O que os padres Laracy e Buonopane me disseram ajudou a entender a situação pela perspectiva deles, embora eu ainda tenha sérias dúvidas sobre a conveniência de um padre usar boa parte de seu tempo em atividades alheias ao seu ministério pastoral. Talvez os católicos de Newark tenham sorte de haver padres suficientes lá para não ficarem desassistidos mesmo com o trabalho universitário dos sacerdotes-professores da Seton Hall.
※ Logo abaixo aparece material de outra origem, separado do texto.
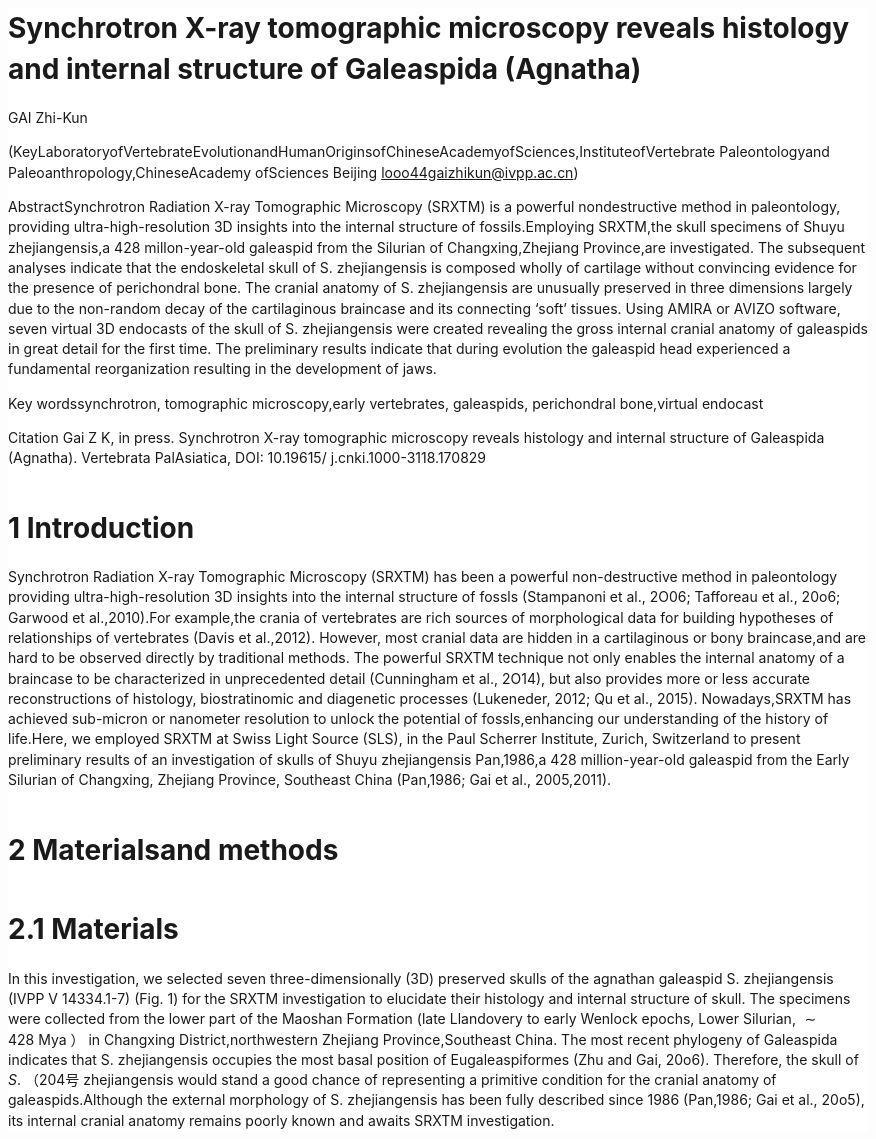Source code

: # Synchrotron X-ray tomographic microscopy reveals histology and internal structure of Galeaspida (Agnatha)

GAI Zhi-Kun

(KeyLaboratoryofVertebrateEvolutionandHumanOriginsofChineseAcademyofSciences,InstituteofVertebrate Paleontologyand Paleoanthropology,ChineseAcademy ofSciences Beijing looo44gaizhikun@ivpp.ac.cn)

AbstractSynchrotron Radiation X-ray Tomographic Microscopy (SRXTM) is a powerful nondestructive method in paleontology, providing ultra-high-resolution 3D insights into the internal structure of fossils.Employing SRXTM,the skull specimens of Shuyu zhejiangensis,a 428 millon-year-old galeaspid from the Silurian of Changxing,Zhejiang Province,are investigated. The subsequent analyses indicate that the endoskeletal skull of S. zhejiangensis is composed wholly of cartilage without convincing evidence for the presence of perichondral bone. The cranial anatomy of S. zhejiangensis are unusually preserved in three dimensions largely due to the non-random decay of the cartilaginous braincase and its connecting ‘soft’ tissues. Using AMIRA or AVIZO software, seven virtual 3D endocasts of the skull of S. zhejiangensis were created revealing the gross internal cranial anatomy of galeaspids in great detail for the first time. The preliminary results indicate that during evolution the galeaspid head experienced a fundamental reorganization resulting in the development of jaws.

Key wordssynchrotron, tomographic microscopy,early vertebrates, galeaspids, perichondral bone,virtual endocast

Citation Gai Z K, in press. Synchrotron X-ray tomographic microscopy reveals histology and internal structure of Galeaspida (Agnatha). Vertebrata PalAsiatica, DOI: 10.19615/ j.cnki.1000-3118.170829

# 1 Introduction

Synchrotron Radiation X-ray Tomographic Microscopy (SRXTM) has been a powerful non-destructive method in paleontology providing ultra-high-resolution 3D insights into the internal structure of fossls (Stampanoni et al., 2O06; Tafforeau et al., 20o6; Garwood et al.,2010).For example,the crania of vertebrates are rich sources of morphological data for building hypotheses of relationships of vertebrates (Davis et al.,2012). However, most cranial data are hidden in a cartilaginous or bony braincase,and are hard to be observed directly by traditional methods. The powerful SRXTM technique not only enables the internal anatomy of a braincase to be characterized in unprecedented detail (Cunningham et al., 2O14), but also provides more or less accurate reconstructions of histology, biostratinomic and diagenetic processes (Lukeneder, 2012; Qu et al., 2015). Nowadays,SRXTM has achieved sub-micron or nanometer resolution to unlock the potential of fossls,enhancing our understanding of the history of life.Here, we employed SRXTM at Swiss Light Source (SLS), in the Paul Scherrer Institute, Zurich, Switzerland to present preliminary results of an investigation of skulls of Shuyu zhejiangensis Pan,1986,a 428 million-year-old galeaspid from the Early Silurian of Changxing, Zhejiang Province, Southeast China (Pan,1986; Gai et al., 2005,2011).

# 2 Materialsand methods

# 2.1 Materials

In this investigation, we selected seven three-dimensionally (3D) preserved skulls of the agnathan galeaspid S. zhejiangensis (IVPP V 14334.1-7) (Fig. 1) for the SRXTM investigation to elucidate their histology and internal structure of skull. The specimens were collected from the lower part of the Maoshan Formation (late Llandovery to early Wenlock epochs, Lower Silurian, ${ \sim } 4 2 8 \ \mathrm { M y a }$ ） in Changxing District,northwestern Zhejiang Province,Southeast China. The most recent phylogeny of Galeaspida indicates that S. zhejiangensis occupies the most basal position of Eugaleaspiformes (Zhu and Gai, 20o6). Therefore, the skull of $S .$ （204号 zhejiangensis would stand a good chance of representing a primitive condition for the cranial anatomy of galeaspids.Although the external morphology of S. zhejiangensis has been fully described since 1986 (Pan,1986; Gai et al., 20o5), its internal cranial anatomy remains poorly known and awaits SRXTM investigation.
No fim, a coisa parece ser melhor decidida na base do “caso a caso”. A cientista Stacy Trasancos, autora de Particles of faith, diz que não há uma resposta única à pergunta “padres deveriam também ser cientistas (ou cantores, ou palestrantes)?”. “É uma decisão que não pode ser tomada por outras pessoas, mas pelo padre e seus superiores. Juntos, eles determinam como melhor servir os fiéis. É como perguntar se uma determinada mãe deveria trabalhar fora de casa. Assim como de maneira geral é melhor para as mães estarem em casa com seus filhos, em certas circunstâncias também pode ser bom para uma mãe ter um trabalho externo. É uma decisão que ela toma junto com o marido, considerando o que é melhor para os filhos e a família. A virtude da prudência exige um olhar realista para cada situação, antecipando problemas e prevendo possíveis soluções, estando preparados para ajustes com o passar do tempo”, ela diz, evocando o exemplo do padre Stanley Jaki, um grande nome do diálogo entre ciência e fé. “Ele cumpriu seus deveres de sacerdote e dedicou-se intensamente à pesquisa de um modo que poucas pessoas conseguiriam imitar. Ele tinha um talento e nos deixou um presente por meio de suas publicações. Não era um padre que passou seu tempo em uma paróquia, mas serviu a Igreja e os fiéis oferecendo seu conhecimento. Hoje sou mãe e passo o tempo todo em casa, mas me beneficio do trabalho do padre Jaki e o comunico a outros. Eu não poderia ter feito o que ele fez, e ele não poderia fazer o que eu faço. Somos diferentes, mas estamos conectados, em comunhão”, conclui.